We’ve seen quite a few Ridley’s harmonicas arriving in lessons recently, so we thought we’d give one a closer inspection. They’re manufactured in China for Wild & Wolf Ltd, of Bath UK and Lynchburg USA. Wild & Wolf specialise in household goods that have vintage appeal. Their packaging has the feel of 1950’s and 1960’s marketing, and their range of goods is chosen for simple value and durability. No batteries or apps!
Part of the Wild & Wolf range includes Ridley’s House of Novelties, a selection of toys and children’s gifts packaged the way parents and grandparents will remember. Representing good old-fashioned fun, a 10 hole harmonica has been included in the mix and, depending on where you shop, you’ll normally find this available for anything between £4.00 and £6.00 a unit. Ours cost £5.95 on Amazon UK, plus £2.65 shipping. A total outlay of £8.60. It goes for less.
Toy or instrument?
Ridley’s harmonica is marketed alongside items like yo-yo’s, balloon modelling kits, pick-up-sticks and practical joke packs. Which prompts the question, is this harmonica a toy or a musical instrument? We found online reviews that favour both views. Some buyers saw it as a source of entertainment. Here’s an example: Cheap as chips and does what it says on the box. Sturdy, well made, durable – it’s a harmonica!

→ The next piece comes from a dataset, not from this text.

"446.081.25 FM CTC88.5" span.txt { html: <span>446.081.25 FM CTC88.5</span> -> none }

But what if you’re looking for something to use in music lessons or to play more seriously? Another reviewer wrote: The one I received could not be considered anything but a toy. It was hopelessly out of tune, and virtually useless. Swan harmonicas, at a similar price, are better quality, and far more usable as a serious instrument. I would say, as a bit of fun for a child these are fair enough, but steer clear if you have any sort of ambition to play harmonica seriously.
The harmonica is certainly well built and will take a knock or two. It comprises a standard injection-moulded, black ABS plastic comb. This has recesses top and bottom, within which the standard metal reed plates sit; a good arrangement for promoting air-tightness in a harmonica. As is the fact that the reed plates themselves are held in place by no less than seven mini-screws. The moulded steel cover plates are have just one screw at each end, which is fine and are also recessed within the comb unit. They carry standard hole numbering on the top plate, no branding, and open backs on both for sound projection when everything is assembled.

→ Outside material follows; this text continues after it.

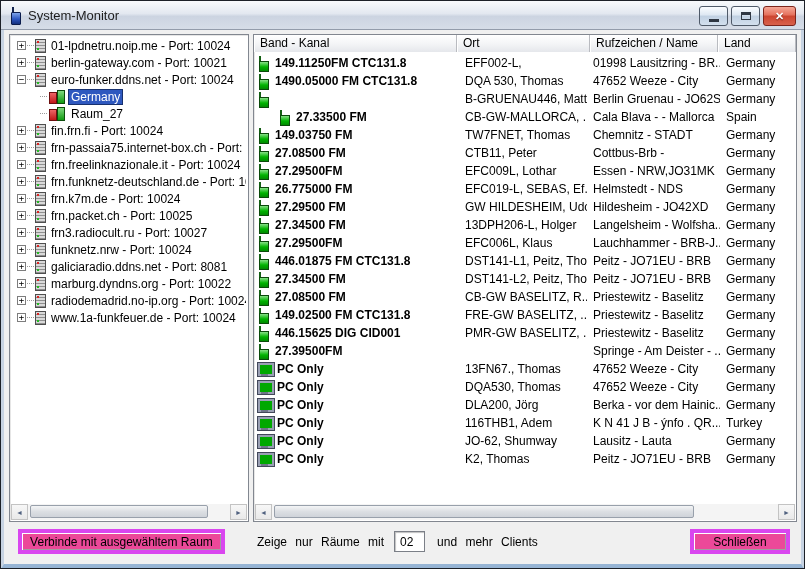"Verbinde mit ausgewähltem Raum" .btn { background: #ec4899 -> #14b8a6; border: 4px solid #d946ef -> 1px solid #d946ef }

The proof of the tin sandwich
When we used the harmonica, the melody notes in holes 4, 5, 6 and 7 seemed to play quite well and sounded bright. However, to the ear and with a digital tuner, 4D and 6B were slightly flat and not as satisfying as the other notes. Here’s what we heard..
The biggest problem came when we tried to play chords; one of the first things newcomers will do. The result was shambolic! Which is probably why the cardboard packaging motif states super honky tonk sound. We’ve never known the term honky tonk being applied to a harmonica. Honky tonk piano certainly; this has an endearing, out-of-tune jangle. What we found was neither super, nor honky tonk. Here’s what we heard..

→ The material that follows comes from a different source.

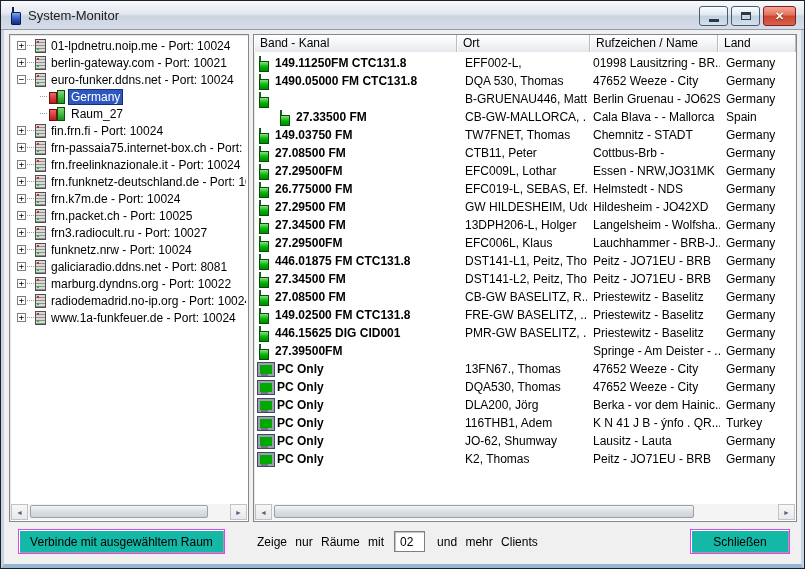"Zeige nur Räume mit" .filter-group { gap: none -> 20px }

From the sound file above, you can hear the chordal notes wavering, or beating as we call it. Especially at the lower end. This effect tells us the harmonica reeds are not in tune with each other, and not good for chord playing. Which, is probably why the term honky tonk is used on the packaging. This is puzzling because, judging by the standard scraping on the reeds, some form of tuning has evidently taken place.
To highlight the problem more clearly, here’s what happens when we play two notes an octave apart. This technique is called octaving and it is the quickest way to check the tuning on any harmonica. We’re effectively picking out twin notes from the chords above, to see if they play sympathetically. The beating effect, becomes very apparent and is unappealing..
Another problem is that despite its favourable design features, the harmonica has an inherent leakiness. The feel was somewhat spongy, which makes hard going for beginners. As seasoned players, when it came to bend notes, we had to work hard, especially in 3D. We also found it impossible to play the last two blow bends 10B’ and 10B” as you’ll hear..
So what do you get for your money?
The harmonica comes in a nice sturdy case, with a small cleaning cloth. The starter information-cum-first tune sheet explains how to cup the harmonica with both hands, and how to play blow and draw notes.
The tunes chosen are Three Blind Mice and Home On The Range, two well know melodies. The triangle/circle tab for Three Blind Mice is missing some crucial repeat notes however, and doesn’t match the alliteration of the lyric. Home On The Range also has an unconventional ending. And while this may appear a little over-critical, the lack of attention to detail mirrors the poor quality control that dogs the harmonica generally.
As with all things in life, you get what you pay for. This is not a harmonica for the serious learner, although it is fun. The packaging says the harmonica is suitable for children 6 years and over. There’s nothing to say children under 6 years couldn’t knock out a tune given the chance, or at least enjoy a few hours’ safe amusement. If Wild & Wolf tidied up the tuning and corrected the information sheet this could be a decent starter instrument. Until then, it remains a toy.